= Your objective =
Gather every line of the records below that contains the word "collectors", and copy each such line in full. Case counts.

* * * * * * * * *

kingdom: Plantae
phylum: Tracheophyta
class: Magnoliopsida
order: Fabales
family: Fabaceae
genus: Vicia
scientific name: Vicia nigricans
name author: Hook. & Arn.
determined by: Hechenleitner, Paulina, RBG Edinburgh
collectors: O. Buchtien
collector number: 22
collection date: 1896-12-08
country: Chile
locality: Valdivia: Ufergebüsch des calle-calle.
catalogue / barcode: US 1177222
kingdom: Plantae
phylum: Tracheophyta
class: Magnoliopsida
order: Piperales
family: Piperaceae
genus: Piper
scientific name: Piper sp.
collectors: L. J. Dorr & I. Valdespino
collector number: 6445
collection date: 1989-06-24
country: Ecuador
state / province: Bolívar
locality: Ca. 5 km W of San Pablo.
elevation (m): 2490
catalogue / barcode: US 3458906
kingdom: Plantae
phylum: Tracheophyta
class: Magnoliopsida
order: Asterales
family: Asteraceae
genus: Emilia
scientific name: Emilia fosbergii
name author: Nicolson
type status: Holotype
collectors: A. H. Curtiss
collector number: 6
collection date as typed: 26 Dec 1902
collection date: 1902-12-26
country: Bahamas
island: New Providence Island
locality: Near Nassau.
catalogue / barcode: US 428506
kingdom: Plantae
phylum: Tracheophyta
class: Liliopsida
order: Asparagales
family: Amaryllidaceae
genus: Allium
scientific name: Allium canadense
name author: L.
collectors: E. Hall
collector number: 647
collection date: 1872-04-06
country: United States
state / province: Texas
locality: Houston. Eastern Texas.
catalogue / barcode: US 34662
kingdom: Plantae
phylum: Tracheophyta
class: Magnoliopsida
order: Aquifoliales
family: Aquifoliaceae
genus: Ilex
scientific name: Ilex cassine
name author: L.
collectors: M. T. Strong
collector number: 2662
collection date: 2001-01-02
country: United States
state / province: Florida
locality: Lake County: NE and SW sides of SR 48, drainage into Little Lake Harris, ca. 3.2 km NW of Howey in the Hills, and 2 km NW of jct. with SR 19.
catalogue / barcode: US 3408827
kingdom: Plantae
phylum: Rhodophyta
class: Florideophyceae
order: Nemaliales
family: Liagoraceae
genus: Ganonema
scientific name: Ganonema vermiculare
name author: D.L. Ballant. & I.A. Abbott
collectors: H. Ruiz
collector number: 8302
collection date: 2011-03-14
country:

* * * * * * * * *

= Correct answer =
collectors: O. Buchtien
collectors: L. J. Dorr & I. Valdespino
collectors: A. H. Curtiss
collectors: E. Hall
collectors: M. T. Strong
collectors: H. Ruiz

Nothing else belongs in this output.